Paul Eads is a Los Angeles-based TV and film production designer who attended the Yale School of Drama in addition to K. He credits Liff for enabling some of his opportunities as well. Eads has earned three Emmy Awards in his career for his work on NYPD Blue, Murder One and Boston Public.

“Vinnie was one of the most gregarious people I think I’ve ever met,” Eads said. “It wasn’t superficial either. He was a very generous soul who listened to what you had to say. We were very close friends and housemates senior year when I was trying to figure out what to do for my SIP. Vinnie suggested that I write cold letters to a number of set designers. We went to the library and got out a yearly journal of all the different shows that opened and closed on Broadway. From that he picked a few set designers that he thought were really good based on his experience with his uncle.”

From that effort, which Eads used to request internships, he received a few responses including one that was especially intriguing.

“I had seen a play in Detroit called Ain’t Supposed to Die a Natural Death, which was written by Melvin Van Peebles,” he said. “I thought it was one of the coolest sets I’d ever seen with a junky car on stage. It was very urban and gritty, and just wonderful in its details. The set designer was Kert Lundell and he was one of the guys I wrote to. When he responded, he said, ‘Sure, come to New York,’ and I went there for my SIP. It was a great experience that set me off on my path in life, and I’m certain I’m not the only one that had that sort of experience with Vinnie.”

Liff and his wife with Betty Ragotzy
Liff and his wife with Betty Ragotzy, co-founder of the Barn Theatre.
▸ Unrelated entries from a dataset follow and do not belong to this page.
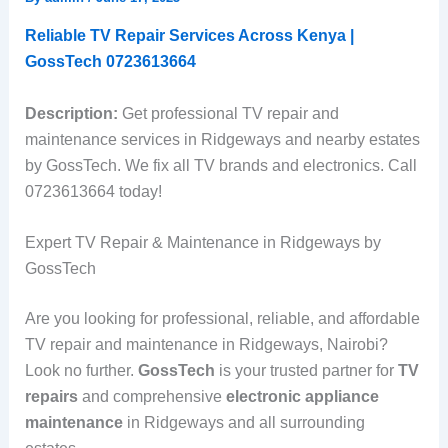
Reliable TV Repair Services Across Kenya |
GossTech 0723613664
Description:
Get professional TV repair and
maintenance services in Ridgeways and nearby estates
by GossTech. We fix all TV brands and electronics. Call
0723613664 today!
Expert TV Repair & Maintenance in Ridgeways by
GossTech
Are you looking for professional, reliable, and affordable
TV repair and maintenance in Ridgeways, Nairobi?
Look no further.
GossTech
is your trusted partner for
TV
repairs
and comprehensive
electronic appliance
maintenance
in Ridgeways and all surrounding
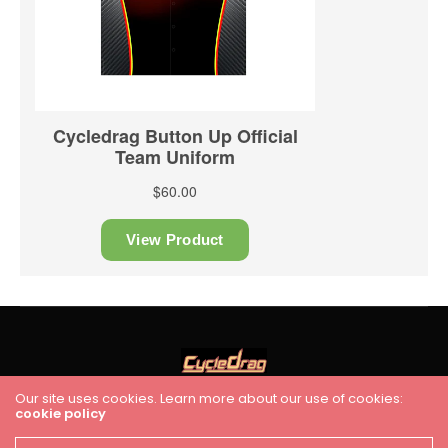
Our site uses cookies. Learn more about our use of cookies:
cookie policy
HOME
RACING
FEATURES
INDUSTRY NEWS
VIDEO
Cycledrag.com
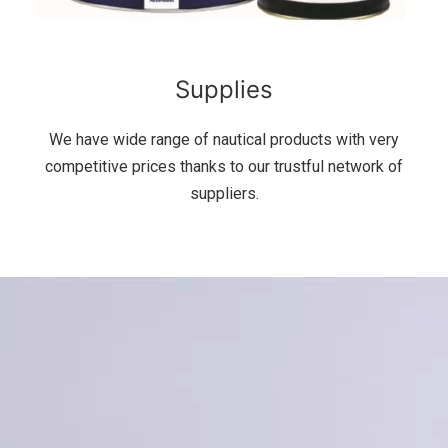
Supplies
We have wide range of nautical products with very
competitive prices thanks to our trustful network of
suppliers.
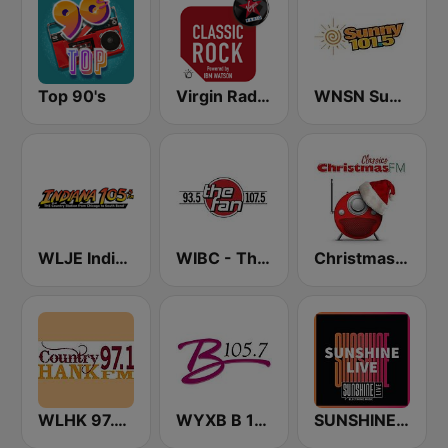
Top 90's
Virgin Radio Classic Rock
WNSN Sunny 101.5 FM
WLJE Indiana 105
WIBC - The Fan 107.5 FM
Christmas FM Classics
WLHK 97.1 Hank FM (US ONLY)
WYXB B 105.7 FM
SUNSHINE LIVE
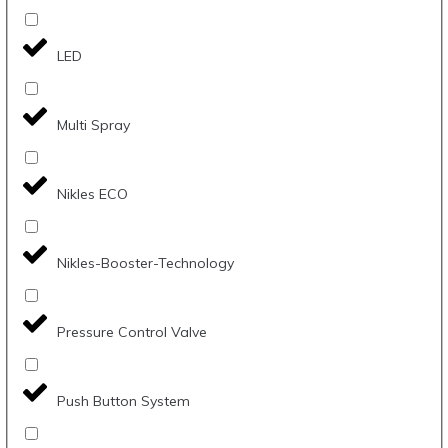
LED
Multi Spray
Nikles ECO
Nikles-Booster-Technology
Pressure Control Valve
Push Button System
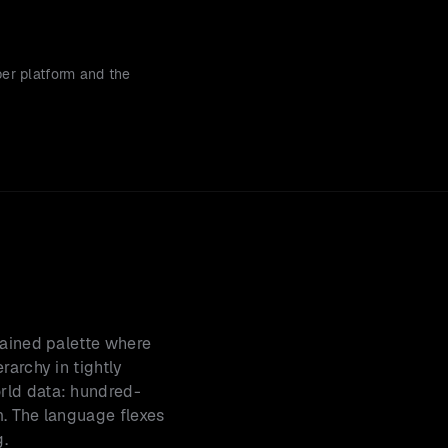
er platform and the 
rained palette where 
archy in tightly 
rld data: hundred-
. The language flexes 
g.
Myers said Liff took full advantage of the K-Plan when K had a year-round academic schedule. The hope is that the fund will help more students have comparable experiences to Liff’s through opportunities like summer internships, because his activities helped enable his remarkable career.

“I don’t think there has been a K alum who had as great a career in the Broadway theatre as did Vinnie,” Myers said. “He was at the forefront of the move to having a casting director bring together a full range of potential actors, including unknowns, for a Broadway show. Many actors owe their careers to him.”

And thanks to the people Liff touched, his name will continue to benefit K students for years to come. Others can also donate to the fund by going to K’s “Give to K Page” or by contacting Matthew Brosco, senior associate director of planned giving in the Kalamazoo College Advancement Office, at Matthew.Brosco@kzoo.edu.

“I think those of us who support this memorial fund hope the current K students who receive the grants will feel the connection with generations of past theatre arts students who walked the walk before them,” Ostroth said. “Our wish is that they will learn more about what a dedication to theatre is all about through the example of Vinnie’s life path.”EOS   

Angela Mammel, Dee Dee Batteast and Lanny Potts looking at a script sitting in theatre seats
Angela Mammel ’22 (center) received a grant that helped support their internship at the GhostLight Theatre in Benton Harbor, Michigan, thanks to the Vincent Liff Memorial Fund. Angela’s experiences at K include projection work on The Conviction of Lady Lorraine last fall; they are pictured with guest director Dee Dee Batteast and Professor of Theatre Arts Lanny Potts.